===== Input for this task

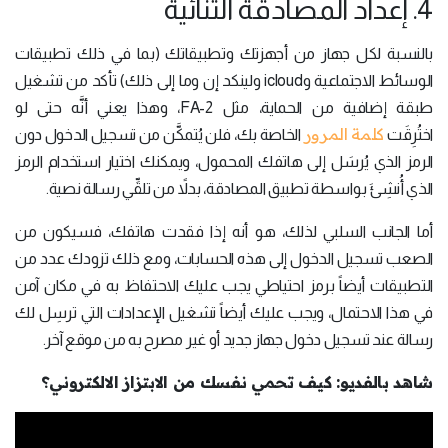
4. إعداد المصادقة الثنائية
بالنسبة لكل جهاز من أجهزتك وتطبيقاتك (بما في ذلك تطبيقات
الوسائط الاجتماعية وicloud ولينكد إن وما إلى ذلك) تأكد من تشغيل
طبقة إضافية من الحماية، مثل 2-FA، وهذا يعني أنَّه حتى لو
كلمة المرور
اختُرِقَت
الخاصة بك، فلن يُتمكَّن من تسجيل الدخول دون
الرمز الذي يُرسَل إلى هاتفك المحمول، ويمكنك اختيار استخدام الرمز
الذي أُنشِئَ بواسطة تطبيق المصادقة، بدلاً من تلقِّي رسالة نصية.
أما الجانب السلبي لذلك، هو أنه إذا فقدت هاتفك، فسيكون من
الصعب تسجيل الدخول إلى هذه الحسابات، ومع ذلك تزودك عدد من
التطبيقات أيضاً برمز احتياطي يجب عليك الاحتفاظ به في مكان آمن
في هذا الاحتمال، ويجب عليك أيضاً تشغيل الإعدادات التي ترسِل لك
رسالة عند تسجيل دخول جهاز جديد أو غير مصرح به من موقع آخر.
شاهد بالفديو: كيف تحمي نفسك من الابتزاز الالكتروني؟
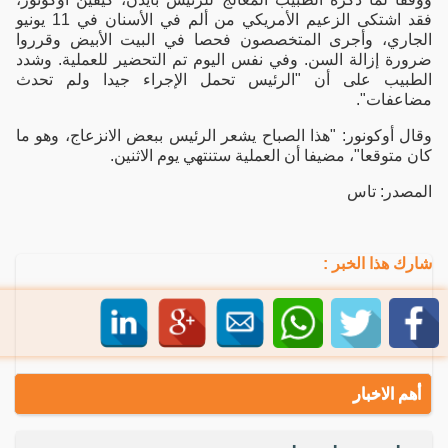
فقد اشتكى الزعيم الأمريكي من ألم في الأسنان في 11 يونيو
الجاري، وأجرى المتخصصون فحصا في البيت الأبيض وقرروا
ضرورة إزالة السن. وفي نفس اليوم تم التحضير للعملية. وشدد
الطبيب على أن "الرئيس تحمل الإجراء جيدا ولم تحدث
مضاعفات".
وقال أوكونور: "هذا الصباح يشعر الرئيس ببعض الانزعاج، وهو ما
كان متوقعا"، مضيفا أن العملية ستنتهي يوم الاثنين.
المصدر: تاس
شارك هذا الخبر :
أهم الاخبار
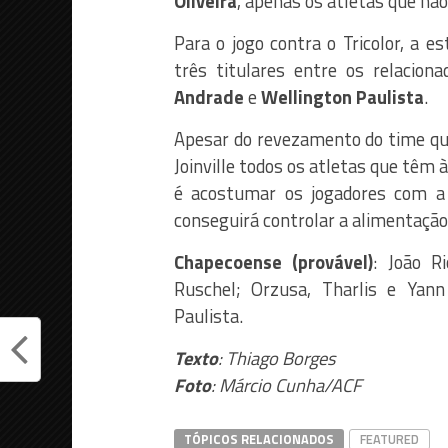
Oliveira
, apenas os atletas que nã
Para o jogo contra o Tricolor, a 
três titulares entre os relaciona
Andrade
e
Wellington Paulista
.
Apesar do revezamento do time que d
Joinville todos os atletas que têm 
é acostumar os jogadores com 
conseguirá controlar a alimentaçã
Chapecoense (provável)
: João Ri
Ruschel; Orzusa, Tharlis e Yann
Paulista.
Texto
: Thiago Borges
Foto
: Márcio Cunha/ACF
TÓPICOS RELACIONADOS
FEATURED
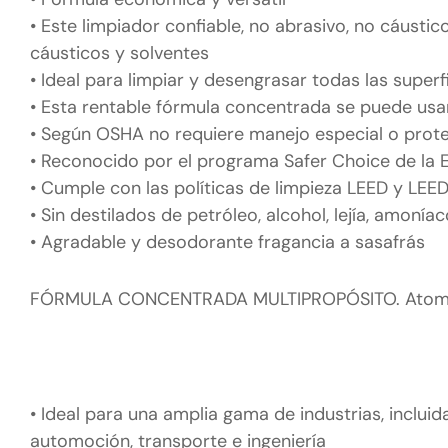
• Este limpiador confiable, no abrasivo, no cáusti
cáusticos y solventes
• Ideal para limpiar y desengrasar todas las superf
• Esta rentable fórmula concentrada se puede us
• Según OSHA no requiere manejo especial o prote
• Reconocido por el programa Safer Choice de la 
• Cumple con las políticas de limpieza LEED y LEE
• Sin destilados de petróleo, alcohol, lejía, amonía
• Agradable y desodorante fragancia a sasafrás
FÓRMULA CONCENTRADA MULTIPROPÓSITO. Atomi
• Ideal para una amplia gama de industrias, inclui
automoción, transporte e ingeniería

==========
===== Input for this task

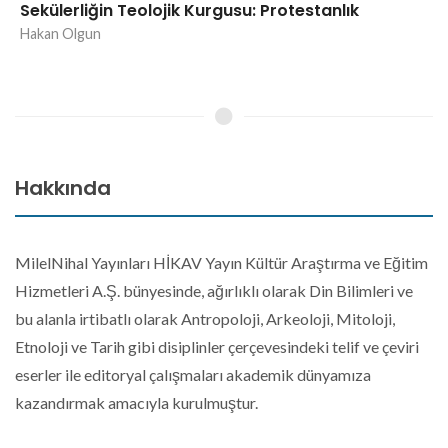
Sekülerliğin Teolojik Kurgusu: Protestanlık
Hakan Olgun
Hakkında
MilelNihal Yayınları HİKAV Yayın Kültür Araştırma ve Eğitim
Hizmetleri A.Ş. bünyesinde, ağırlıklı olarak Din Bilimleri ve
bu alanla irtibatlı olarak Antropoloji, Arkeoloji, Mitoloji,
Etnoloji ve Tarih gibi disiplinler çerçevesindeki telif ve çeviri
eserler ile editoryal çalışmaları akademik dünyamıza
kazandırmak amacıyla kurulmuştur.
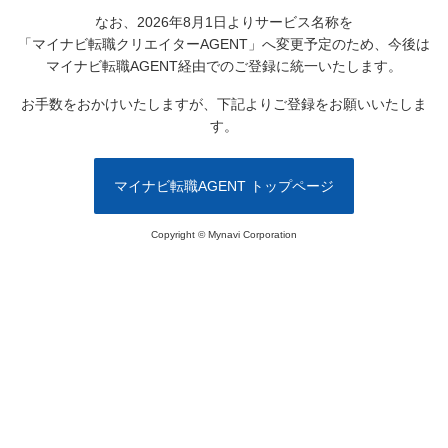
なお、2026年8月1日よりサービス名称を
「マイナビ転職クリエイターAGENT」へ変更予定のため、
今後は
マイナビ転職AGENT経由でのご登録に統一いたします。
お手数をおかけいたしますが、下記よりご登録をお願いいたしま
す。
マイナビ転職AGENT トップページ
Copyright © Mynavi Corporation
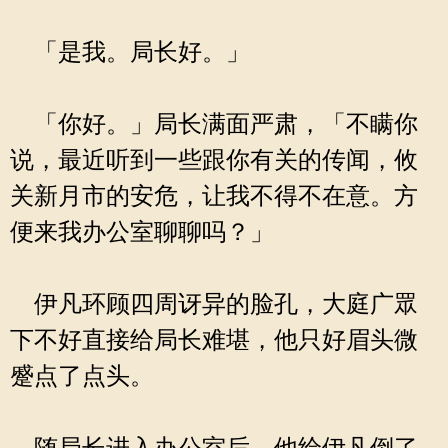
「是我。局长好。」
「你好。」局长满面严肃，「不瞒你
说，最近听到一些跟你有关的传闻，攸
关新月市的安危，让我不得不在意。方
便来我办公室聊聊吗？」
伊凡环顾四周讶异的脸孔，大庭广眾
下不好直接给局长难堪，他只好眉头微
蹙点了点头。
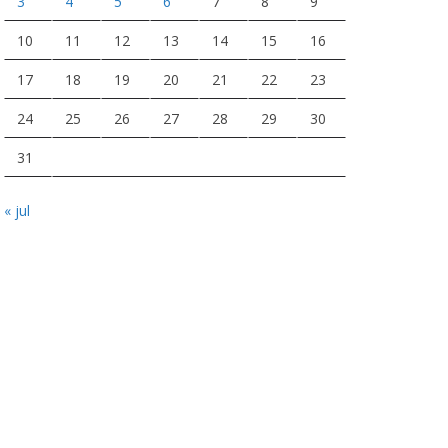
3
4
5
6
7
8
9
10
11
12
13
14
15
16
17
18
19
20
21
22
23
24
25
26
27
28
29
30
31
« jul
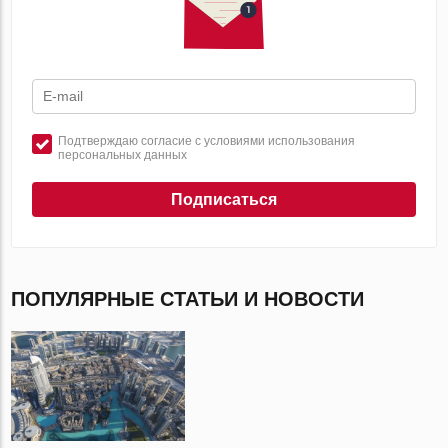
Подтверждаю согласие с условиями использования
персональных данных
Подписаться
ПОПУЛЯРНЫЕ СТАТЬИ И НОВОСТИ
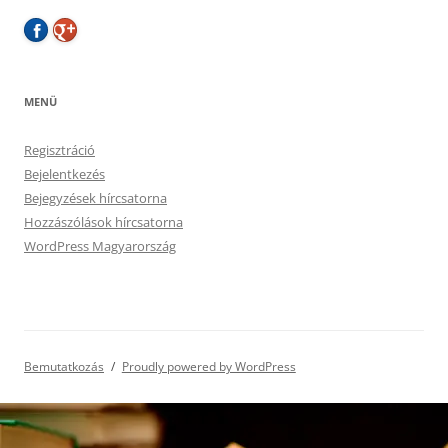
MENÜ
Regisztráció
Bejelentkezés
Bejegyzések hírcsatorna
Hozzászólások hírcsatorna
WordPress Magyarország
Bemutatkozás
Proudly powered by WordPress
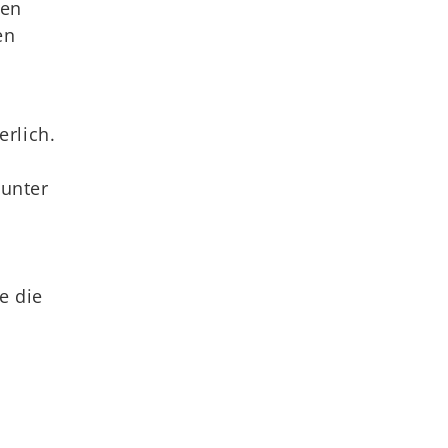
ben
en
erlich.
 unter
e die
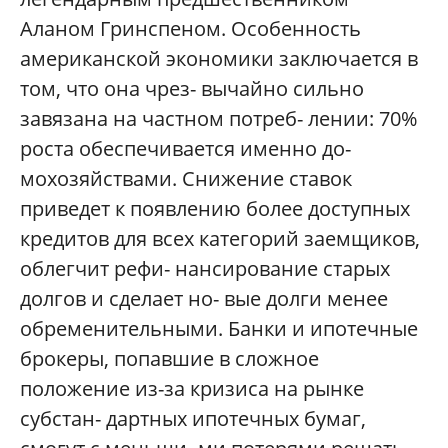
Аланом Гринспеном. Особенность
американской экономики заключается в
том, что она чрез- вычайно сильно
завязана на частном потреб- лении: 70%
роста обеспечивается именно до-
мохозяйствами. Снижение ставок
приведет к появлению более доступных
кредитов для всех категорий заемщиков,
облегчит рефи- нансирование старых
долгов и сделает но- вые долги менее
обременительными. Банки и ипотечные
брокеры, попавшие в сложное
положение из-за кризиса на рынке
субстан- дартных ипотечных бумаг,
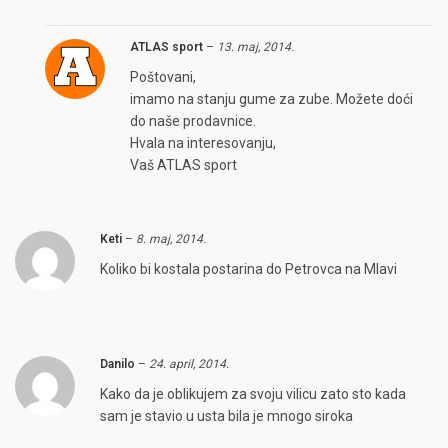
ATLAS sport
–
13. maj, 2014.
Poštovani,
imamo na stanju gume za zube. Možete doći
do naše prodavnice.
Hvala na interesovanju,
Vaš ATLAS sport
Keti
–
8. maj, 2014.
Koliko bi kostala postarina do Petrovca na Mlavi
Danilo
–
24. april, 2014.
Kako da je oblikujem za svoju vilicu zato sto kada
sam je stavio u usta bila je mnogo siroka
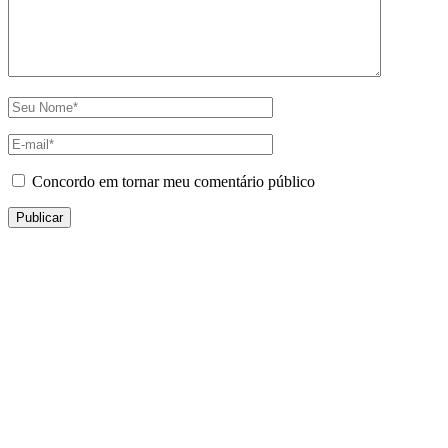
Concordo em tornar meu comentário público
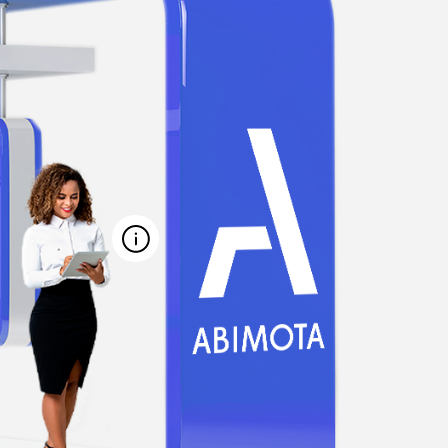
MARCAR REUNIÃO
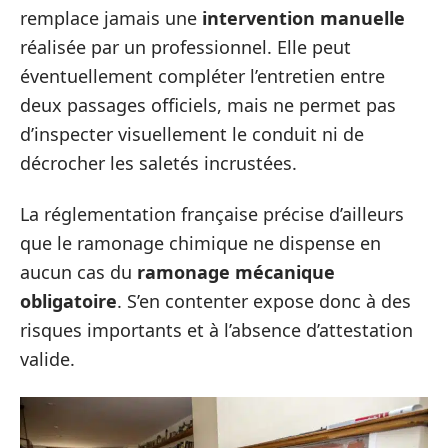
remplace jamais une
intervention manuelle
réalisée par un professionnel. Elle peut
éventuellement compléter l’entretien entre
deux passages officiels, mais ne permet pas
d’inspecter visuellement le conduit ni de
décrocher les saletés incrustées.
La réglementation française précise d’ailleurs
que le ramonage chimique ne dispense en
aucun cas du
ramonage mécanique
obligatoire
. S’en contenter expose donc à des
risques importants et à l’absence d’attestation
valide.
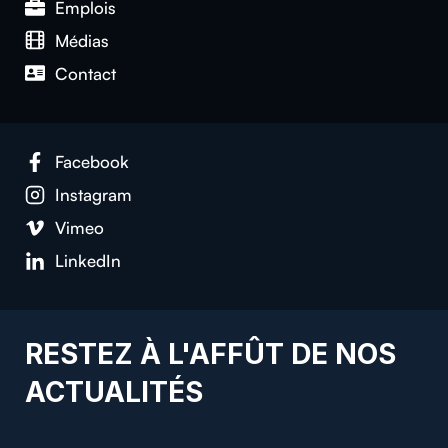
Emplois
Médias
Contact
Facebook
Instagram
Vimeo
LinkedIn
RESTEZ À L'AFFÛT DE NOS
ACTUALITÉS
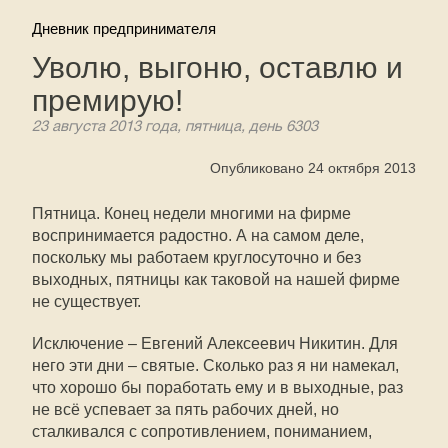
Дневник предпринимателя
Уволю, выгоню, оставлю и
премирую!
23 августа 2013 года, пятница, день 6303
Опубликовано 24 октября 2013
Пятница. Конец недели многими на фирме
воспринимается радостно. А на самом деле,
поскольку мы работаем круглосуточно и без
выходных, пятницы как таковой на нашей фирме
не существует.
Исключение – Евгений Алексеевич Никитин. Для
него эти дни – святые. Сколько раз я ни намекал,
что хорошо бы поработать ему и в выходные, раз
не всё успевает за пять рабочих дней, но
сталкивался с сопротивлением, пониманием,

==========
===== Input for this task

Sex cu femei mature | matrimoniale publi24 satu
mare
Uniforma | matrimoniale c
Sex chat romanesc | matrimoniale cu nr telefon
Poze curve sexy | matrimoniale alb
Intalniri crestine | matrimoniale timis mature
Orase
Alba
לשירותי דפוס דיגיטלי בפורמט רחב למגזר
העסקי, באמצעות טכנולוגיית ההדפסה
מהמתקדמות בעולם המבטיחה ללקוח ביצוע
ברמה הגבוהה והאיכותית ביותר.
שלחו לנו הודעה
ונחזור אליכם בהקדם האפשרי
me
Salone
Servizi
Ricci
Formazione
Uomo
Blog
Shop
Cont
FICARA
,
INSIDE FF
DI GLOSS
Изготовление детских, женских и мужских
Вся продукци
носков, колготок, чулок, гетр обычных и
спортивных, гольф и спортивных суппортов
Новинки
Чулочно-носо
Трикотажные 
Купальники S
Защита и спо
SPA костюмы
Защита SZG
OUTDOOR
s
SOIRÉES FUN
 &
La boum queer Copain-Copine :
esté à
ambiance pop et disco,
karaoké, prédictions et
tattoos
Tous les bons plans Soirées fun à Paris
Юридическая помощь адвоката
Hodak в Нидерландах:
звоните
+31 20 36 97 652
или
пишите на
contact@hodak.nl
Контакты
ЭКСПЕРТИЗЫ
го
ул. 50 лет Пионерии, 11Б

==========

Directions
From the records above, transcribe without alteration every line from the one with "4. إعداد المصادقة الثنائية" to the one with "شاهد بالفديو: كيف", inclusive.

Reply to the task
4. إعداد المصادقة الثنائية
بالنسبة لكل جهاز من أجهزتك وتطبيقاتك (بما في ذلك تطبيقات
الوسائط الاجتماعية وicloud ولينكد إن وما إلى ذلك) تأكد من تشغيل
طبقة إضافية من الحماية، مثل 2-FA، وهذا يعني أنَّه حتى لو
كلمة المرور
اختُرِقَت
الخاصة بك، فلن يُتمكَّن من تسجيل الدخول دون
الرمز الذي يُرسَل إلى هاتفك المحمول، ويمكنك اختيار استخدام الرمز
الذي أُنشِئَ بواسطة تطبيق المصادقة، بدلاً من تلقِّي رسالة نصية.
أما الجانب السلبي لذلك، هو أنه إذا فقدت هاتفك، فسيكون من
الصعب تسجيل الدخول إلى هذه الحسابات، ومع ذلك تزودك عدد من
التطبيقات أيضاً برمز احتياطي يجب عليك الاحتفاظ به في مكان آمن
في هذا الاحتمال، ويجب عليك أيضاً تشغيل الإعدادات التي ترسِل لك
رسالة عند تسجيل دخول جهاز جديد أو غير مصرح به من موقع آخر.
شاهد بالفديو: كيف تحمي نفسك من الابتزاز الالكتروني؟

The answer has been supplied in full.